• _Task to carry out_: Pick out each line in the records that contains the string "hora". Copy those lines.

• _Input material_:
▬▬▬▬▬▬
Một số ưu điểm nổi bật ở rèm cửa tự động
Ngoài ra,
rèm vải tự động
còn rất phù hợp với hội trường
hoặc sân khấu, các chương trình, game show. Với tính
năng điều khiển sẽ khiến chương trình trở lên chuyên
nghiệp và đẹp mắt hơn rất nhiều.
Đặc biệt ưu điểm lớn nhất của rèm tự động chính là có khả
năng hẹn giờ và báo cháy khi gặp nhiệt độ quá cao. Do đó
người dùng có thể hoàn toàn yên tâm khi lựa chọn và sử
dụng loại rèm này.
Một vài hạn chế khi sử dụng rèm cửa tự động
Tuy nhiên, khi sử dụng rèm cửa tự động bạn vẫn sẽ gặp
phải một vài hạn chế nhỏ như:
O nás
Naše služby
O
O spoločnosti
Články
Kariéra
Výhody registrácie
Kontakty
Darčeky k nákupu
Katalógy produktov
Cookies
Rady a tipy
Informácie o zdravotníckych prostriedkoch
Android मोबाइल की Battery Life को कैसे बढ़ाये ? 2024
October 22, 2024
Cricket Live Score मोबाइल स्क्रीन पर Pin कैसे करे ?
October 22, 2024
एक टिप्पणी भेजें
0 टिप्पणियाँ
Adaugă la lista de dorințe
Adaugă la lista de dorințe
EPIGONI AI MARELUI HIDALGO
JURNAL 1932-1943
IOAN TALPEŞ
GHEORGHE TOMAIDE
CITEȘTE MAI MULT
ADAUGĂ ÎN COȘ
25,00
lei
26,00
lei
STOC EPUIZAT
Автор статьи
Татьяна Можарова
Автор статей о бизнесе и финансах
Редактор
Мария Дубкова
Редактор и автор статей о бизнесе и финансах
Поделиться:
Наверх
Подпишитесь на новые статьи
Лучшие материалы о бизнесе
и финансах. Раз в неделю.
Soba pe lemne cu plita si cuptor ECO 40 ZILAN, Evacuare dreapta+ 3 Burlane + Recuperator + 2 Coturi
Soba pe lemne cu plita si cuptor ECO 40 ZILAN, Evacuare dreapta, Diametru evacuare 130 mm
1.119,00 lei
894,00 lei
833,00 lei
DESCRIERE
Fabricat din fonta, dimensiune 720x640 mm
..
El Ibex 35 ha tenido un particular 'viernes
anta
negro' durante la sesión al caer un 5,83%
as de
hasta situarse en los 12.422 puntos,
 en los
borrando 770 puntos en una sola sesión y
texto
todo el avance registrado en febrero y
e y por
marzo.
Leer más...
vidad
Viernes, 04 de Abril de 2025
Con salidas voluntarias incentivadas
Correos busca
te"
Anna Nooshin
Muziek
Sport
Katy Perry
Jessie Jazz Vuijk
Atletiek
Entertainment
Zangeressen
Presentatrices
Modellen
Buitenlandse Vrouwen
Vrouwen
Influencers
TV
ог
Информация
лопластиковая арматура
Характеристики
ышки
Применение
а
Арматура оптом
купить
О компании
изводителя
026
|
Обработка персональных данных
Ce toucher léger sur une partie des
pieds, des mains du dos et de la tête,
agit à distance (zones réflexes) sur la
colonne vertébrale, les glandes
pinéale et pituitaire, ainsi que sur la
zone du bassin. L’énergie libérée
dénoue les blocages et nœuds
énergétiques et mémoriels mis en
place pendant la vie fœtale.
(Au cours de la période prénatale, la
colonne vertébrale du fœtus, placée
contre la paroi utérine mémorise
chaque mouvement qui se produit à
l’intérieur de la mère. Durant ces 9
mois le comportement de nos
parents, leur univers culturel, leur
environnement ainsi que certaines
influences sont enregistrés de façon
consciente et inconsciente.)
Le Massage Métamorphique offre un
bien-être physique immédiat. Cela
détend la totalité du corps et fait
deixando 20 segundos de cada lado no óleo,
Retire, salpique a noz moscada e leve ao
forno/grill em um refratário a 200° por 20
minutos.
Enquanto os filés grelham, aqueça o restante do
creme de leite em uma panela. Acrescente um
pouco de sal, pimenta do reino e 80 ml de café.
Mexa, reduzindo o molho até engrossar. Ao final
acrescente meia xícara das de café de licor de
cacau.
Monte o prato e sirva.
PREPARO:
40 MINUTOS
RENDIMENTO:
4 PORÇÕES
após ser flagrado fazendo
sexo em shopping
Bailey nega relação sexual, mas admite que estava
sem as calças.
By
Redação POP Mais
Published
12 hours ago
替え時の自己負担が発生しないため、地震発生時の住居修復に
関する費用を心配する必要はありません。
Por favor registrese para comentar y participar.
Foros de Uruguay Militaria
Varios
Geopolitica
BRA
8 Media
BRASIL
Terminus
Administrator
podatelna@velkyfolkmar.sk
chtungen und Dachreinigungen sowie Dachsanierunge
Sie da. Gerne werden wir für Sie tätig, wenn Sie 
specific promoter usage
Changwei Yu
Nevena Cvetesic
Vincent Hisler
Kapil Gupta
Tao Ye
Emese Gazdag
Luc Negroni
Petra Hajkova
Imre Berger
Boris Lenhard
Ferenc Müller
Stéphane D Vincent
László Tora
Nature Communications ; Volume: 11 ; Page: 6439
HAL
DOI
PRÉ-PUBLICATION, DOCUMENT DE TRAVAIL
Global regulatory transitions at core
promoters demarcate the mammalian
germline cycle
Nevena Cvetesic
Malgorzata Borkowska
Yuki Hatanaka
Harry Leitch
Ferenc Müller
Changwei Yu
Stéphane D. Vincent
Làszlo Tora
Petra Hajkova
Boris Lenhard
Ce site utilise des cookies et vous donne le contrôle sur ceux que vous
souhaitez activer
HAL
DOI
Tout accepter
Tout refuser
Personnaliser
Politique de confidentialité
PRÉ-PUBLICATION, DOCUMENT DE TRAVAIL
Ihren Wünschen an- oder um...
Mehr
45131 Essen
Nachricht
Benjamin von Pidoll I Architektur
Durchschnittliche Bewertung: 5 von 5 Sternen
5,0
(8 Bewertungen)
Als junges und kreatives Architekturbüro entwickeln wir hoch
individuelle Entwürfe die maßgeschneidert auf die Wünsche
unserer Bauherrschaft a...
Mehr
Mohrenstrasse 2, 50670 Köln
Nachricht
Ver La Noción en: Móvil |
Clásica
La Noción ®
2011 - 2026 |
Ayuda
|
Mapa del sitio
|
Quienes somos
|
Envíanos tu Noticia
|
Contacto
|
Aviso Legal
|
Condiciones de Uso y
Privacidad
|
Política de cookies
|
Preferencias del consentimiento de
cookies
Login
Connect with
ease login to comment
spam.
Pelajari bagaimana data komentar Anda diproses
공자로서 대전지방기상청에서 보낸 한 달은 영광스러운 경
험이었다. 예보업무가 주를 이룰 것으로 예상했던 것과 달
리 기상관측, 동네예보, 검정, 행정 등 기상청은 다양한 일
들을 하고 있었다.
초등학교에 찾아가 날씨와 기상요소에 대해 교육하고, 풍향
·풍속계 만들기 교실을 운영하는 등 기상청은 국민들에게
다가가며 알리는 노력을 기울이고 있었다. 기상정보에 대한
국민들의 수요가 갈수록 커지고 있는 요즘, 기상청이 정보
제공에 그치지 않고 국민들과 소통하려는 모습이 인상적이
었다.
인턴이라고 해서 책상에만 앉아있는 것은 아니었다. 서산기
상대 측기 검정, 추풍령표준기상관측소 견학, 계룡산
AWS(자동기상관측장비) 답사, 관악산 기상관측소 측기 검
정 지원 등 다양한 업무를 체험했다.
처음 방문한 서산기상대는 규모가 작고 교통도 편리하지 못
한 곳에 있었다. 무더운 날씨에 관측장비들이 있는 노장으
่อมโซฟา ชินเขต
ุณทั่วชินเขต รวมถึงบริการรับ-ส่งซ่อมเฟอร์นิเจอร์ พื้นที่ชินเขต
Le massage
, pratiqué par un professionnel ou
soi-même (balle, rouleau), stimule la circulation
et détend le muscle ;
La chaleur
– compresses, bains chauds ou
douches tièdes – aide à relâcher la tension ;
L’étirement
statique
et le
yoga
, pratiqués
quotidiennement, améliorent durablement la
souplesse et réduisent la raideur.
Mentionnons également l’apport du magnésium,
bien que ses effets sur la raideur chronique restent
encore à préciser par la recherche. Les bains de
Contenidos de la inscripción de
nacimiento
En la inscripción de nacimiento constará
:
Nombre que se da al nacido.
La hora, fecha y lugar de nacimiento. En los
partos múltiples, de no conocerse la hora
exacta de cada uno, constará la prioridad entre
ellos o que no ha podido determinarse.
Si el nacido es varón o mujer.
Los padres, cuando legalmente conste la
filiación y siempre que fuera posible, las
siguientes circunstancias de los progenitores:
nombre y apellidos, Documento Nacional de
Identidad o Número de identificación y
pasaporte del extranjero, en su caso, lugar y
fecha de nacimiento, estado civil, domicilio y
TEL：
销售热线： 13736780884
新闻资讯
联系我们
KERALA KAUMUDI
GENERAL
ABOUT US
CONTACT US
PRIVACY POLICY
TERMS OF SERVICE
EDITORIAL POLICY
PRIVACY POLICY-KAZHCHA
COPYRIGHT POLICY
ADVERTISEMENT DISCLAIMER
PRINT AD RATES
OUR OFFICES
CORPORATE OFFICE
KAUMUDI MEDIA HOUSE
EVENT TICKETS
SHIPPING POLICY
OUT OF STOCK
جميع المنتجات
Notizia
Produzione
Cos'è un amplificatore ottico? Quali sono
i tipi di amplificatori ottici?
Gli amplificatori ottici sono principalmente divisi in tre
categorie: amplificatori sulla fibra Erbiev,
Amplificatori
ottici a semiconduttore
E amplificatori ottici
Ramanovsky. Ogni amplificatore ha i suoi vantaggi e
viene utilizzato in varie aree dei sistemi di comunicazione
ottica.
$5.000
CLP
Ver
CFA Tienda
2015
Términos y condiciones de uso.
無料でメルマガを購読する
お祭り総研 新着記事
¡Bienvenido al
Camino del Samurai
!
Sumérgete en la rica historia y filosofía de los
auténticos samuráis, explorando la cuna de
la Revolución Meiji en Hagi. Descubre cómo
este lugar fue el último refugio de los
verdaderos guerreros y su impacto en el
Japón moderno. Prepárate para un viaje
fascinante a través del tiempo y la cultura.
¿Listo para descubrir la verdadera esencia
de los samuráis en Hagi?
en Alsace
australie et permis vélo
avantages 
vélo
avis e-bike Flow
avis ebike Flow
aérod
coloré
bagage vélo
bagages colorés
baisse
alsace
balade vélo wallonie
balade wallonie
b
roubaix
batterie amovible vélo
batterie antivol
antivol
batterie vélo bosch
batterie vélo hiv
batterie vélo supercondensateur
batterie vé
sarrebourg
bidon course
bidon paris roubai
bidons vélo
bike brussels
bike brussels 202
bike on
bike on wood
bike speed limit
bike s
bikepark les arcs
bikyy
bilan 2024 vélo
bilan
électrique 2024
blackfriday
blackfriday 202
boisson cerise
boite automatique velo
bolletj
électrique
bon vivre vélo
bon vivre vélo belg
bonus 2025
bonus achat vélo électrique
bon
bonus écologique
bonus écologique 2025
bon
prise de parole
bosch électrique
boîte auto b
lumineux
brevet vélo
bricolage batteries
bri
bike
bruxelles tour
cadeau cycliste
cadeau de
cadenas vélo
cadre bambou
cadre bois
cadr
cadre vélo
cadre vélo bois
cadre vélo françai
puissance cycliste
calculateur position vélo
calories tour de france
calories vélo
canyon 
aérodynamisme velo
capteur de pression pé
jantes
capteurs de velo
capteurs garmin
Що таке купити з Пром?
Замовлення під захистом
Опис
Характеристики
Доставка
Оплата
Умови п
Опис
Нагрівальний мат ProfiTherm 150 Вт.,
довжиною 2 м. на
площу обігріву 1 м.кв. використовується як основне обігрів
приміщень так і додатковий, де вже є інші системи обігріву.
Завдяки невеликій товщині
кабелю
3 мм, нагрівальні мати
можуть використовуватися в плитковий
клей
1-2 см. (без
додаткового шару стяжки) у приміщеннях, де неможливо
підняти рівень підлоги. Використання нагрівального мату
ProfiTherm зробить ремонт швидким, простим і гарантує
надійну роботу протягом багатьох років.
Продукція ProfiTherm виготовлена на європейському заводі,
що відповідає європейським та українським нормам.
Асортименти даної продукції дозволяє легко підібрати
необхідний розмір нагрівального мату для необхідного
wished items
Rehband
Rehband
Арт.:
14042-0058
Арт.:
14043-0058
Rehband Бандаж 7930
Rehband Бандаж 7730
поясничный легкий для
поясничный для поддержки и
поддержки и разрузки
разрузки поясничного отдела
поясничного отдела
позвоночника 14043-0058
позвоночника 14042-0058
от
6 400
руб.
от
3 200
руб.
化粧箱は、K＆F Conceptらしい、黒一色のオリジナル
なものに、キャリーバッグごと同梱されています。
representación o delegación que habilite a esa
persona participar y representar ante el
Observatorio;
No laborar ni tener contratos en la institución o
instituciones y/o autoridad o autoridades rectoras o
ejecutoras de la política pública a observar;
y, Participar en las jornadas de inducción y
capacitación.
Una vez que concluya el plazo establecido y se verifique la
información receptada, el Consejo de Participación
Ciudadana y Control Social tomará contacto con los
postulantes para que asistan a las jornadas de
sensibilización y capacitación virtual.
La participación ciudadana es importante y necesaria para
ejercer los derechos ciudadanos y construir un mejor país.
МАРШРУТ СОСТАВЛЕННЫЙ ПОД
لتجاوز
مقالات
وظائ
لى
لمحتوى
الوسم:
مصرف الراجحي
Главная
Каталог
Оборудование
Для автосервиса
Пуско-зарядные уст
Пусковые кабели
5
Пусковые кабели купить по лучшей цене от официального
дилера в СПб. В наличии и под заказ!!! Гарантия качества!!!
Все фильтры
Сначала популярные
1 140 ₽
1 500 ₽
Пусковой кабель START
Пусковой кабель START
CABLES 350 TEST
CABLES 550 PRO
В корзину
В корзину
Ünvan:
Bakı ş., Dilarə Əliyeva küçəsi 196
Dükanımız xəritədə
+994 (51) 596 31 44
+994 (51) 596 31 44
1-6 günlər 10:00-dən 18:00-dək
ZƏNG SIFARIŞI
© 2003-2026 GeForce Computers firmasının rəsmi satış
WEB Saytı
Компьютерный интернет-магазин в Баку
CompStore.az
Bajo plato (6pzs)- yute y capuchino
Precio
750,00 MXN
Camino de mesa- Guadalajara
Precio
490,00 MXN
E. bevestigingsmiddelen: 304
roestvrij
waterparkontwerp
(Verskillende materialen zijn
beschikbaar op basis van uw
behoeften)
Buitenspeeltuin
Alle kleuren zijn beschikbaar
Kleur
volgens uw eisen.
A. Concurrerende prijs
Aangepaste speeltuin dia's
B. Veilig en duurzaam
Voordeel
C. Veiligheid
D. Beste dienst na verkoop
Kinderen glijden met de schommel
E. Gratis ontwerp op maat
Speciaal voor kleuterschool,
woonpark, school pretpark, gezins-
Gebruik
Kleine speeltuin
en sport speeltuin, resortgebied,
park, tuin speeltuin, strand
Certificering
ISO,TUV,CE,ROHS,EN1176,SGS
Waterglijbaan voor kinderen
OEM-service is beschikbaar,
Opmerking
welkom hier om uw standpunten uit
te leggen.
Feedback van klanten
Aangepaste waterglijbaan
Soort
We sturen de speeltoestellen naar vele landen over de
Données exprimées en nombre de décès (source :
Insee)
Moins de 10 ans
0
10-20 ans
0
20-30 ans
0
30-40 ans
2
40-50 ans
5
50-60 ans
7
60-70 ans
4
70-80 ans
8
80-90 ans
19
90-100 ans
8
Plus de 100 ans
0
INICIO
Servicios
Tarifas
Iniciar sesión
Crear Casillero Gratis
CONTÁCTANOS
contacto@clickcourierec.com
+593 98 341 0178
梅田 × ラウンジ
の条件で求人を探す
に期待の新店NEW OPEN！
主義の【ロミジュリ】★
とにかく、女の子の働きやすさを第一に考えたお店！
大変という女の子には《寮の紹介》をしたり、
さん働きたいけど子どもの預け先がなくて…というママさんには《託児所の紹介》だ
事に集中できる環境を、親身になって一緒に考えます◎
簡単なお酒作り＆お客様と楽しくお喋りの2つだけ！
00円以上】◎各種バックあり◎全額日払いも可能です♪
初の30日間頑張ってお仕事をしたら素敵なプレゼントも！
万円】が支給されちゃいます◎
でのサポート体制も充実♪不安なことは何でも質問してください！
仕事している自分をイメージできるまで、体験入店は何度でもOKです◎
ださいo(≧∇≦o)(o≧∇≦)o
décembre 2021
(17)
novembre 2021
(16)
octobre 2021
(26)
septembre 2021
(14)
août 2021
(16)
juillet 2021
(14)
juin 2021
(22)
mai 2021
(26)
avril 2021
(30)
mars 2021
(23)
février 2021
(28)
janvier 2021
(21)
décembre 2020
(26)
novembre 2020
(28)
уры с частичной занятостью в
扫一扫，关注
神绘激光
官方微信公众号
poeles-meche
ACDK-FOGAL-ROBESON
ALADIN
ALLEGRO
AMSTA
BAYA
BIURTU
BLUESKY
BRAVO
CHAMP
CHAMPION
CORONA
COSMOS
▬▬▬▬▬▬
• _Output of the exercise_:
La hora, fecha y lugar de nacimiento. En los
partos múltiples, de no conocerse la hora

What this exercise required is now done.